Прошло едва ли больше недели его жизни у нас, когда он однажды позвал меня в свою каморку для «консультации». Речь шла о кодеине. Начав с длинной преамбулы по поводу своих страданий и лишений за последний год, он закончил коротким описанием кошмара, каким явилось его недавнее пребывание в Швейцарии. Хотя он был швейцарским подданным, Швейцария – это не его страна, это не его климат, не его тарелка супа. После всех унижений, перенесенных им во время войны (Второй мировой), последовали еще большие унижения, на какие только были способны бесчувственные швейцарцы. Все это, само собой, привело к чесотке. Он замолчал, чтобы закатать штанины. Я ужаснулся. Ноги его были сплошь покрыты ранами. Далее говорить на сей предмет не было никакой нужды.
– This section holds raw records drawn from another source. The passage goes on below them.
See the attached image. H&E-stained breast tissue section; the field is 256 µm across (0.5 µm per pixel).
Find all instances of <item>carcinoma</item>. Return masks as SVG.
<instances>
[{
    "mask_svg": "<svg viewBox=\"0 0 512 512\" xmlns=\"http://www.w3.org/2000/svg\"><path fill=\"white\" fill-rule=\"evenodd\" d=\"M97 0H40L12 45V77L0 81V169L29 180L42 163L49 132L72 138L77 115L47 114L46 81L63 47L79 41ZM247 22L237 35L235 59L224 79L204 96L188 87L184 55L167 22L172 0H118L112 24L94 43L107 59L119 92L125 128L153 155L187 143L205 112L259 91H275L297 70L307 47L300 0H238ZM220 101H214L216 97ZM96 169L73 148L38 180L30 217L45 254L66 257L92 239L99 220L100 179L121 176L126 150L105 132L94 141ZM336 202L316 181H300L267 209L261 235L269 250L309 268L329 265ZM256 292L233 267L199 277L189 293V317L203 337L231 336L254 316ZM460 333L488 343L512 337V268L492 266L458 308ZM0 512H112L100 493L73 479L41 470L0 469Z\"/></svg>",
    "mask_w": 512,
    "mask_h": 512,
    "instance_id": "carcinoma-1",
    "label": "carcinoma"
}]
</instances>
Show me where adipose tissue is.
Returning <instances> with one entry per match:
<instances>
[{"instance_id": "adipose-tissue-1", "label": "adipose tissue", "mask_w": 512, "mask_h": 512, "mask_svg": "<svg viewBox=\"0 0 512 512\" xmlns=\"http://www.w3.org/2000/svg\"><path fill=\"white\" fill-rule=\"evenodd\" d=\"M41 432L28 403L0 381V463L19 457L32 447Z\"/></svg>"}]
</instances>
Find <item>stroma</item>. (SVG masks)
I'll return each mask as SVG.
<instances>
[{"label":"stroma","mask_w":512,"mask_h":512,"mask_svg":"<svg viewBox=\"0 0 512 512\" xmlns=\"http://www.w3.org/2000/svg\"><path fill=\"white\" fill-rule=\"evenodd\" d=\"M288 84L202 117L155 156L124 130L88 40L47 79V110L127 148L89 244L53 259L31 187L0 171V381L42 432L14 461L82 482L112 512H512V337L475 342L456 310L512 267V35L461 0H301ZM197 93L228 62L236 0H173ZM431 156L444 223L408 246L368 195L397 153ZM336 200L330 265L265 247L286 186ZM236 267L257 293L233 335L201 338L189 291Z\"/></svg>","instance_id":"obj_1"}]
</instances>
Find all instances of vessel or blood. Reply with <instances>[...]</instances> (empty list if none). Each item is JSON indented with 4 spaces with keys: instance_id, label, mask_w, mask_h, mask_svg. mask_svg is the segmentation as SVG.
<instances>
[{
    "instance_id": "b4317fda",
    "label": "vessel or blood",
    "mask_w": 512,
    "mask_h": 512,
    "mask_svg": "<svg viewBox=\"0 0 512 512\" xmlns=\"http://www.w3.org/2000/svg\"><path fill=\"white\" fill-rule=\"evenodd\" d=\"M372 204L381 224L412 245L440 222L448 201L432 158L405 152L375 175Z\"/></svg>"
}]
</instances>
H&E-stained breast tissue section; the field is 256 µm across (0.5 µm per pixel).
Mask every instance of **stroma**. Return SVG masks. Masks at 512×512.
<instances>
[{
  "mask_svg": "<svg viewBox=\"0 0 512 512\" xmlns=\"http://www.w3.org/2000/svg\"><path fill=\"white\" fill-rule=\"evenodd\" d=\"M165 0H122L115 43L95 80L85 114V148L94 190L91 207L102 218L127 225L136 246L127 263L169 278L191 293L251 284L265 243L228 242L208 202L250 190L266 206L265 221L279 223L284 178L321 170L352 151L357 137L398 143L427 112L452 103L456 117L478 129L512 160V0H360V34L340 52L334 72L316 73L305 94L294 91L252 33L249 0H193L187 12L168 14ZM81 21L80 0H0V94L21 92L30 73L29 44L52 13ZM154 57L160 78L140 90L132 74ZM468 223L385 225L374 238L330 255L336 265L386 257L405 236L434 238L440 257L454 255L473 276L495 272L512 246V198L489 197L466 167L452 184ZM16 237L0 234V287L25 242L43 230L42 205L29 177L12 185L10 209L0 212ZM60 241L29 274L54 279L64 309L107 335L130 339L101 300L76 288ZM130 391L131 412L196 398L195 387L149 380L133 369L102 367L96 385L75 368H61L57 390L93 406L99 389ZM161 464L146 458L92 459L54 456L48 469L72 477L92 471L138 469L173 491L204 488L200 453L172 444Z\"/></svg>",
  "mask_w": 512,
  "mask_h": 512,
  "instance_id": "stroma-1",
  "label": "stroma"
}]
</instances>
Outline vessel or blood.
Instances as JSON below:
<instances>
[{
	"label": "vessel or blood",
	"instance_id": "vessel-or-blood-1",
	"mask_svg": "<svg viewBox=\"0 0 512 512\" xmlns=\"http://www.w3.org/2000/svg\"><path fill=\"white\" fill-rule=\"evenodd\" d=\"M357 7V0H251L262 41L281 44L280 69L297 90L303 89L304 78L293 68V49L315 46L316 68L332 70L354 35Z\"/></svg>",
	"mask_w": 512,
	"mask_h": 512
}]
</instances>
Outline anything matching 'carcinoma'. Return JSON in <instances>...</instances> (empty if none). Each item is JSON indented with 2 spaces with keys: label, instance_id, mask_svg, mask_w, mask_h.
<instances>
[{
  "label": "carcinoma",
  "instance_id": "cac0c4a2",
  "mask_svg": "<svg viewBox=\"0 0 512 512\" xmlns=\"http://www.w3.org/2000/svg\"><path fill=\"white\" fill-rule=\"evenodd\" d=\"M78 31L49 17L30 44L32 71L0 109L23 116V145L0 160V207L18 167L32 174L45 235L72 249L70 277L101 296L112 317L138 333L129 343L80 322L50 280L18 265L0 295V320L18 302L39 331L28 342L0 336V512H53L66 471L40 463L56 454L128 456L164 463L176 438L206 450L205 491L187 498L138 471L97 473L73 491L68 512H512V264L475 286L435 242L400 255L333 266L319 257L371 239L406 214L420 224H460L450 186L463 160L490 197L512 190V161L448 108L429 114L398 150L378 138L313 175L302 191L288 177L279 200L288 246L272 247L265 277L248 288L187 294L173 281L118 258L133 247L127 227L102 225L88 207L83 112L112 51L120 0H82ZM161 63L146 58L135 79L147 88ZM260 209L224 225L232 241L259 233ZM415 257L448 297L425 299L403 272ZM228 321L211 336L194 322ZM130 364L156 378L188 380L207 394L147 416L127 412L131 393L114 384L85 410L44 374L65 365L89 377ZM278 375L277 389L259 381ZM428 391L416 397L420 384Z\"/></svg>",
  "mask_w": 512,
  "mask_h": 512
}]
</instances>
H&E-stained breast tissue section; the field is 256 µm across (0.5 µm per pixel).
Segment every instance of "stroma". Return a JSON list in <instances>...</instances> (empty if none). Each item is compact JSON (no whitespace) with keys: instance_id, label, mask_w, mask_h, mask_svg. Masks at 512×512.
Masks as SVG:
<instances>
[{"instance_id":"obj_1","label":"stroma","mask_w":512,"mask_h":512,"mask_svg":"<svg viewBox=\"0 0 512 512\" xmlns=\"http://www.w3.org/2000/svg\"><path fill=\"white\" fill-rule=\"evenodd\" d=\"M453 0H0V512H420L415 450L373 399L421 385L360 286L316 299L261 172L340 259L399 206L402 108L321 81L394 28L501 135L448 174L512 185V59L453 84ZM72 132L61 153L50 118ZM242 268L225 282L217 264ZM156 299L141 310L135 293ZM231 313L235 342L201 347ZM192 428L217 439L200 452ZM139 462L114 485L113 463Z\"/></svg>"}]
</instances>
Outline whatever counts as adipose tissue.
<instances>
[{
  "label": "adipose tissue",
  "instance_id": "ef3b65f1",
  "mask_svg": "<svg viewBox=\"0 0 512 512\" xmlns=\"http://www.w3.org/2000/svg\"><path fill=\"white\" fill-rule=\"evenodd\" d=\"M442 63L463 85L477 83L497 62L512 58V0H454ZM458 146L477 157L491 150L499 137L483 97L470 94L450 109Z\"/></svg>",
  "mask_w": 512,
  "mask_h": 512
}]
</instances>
Теперь же, пояснил он, если бы только он достал немного кодеина, его нервы успокоились бы, – по крайней мере, он смог бы немного поспать, хотя это и не излечит чесотки. Не попробую ли я достать для него хотя бы чуть-чуть, может, завтра, когда я поеду в город? Я сказал, что попробую.

Я никогда не принимал ни кодеина, ни вообще таблеток, чтобы спать или бодрствовать. Я даже и не подозревал о том, что кодеин можно заполучить лишь по рецепту врача. Об этом мне сообщил аптекарь. Не желая разочаровывать Морикана, я обратился к двум знакомым докторам с просьбой выписать мне, если это возможно, необходимый рецепт.

Они отказались. Когда я поставил об этом в известность Морикана, он вышел из себя. Он повел себя так, словно американские врачи вступили в сговор, чтобы он мучился.

– Какой абсурд! – кричал он. – Даже в Швейцарии это продается свободно. Полагаю, мне бы больше повезло, если бы я попросил кокаин или опиум.

Прошло еще два или три дня, когда он вовсе не ложился спать. Затем еще одна консультация. На сей раз – дабы поставить меня в известность, что он придумал выход. И к тому же очень простой. Он напишет в Швейцарию своему аптекарю и попросит того послать кодеин по почте, очень маленькими порциями. Я объяснил ему, что такой ввоз будет незаконным, независимо от количества. Далее я объяснил, что если он совершит подобное, то сделает и меня соучастником преступления.

– Что за страна! Что за страна! – восклицал он, воздевая руки к небу.

– Почему бы вам снова не попробовать ванны? – предложил я.

Он пообещал. Он сказал это так, будто я потребовал, чтобы он проглотил порцию касторки. Когда я собрался уйти, он показал мне письмо, только что полученное от его хозяйки. В нем говорилось о его задолженности и о том, что я не сдержал своего обещания. Я-то абсолютно забыл и о ней, и о чертовом долге.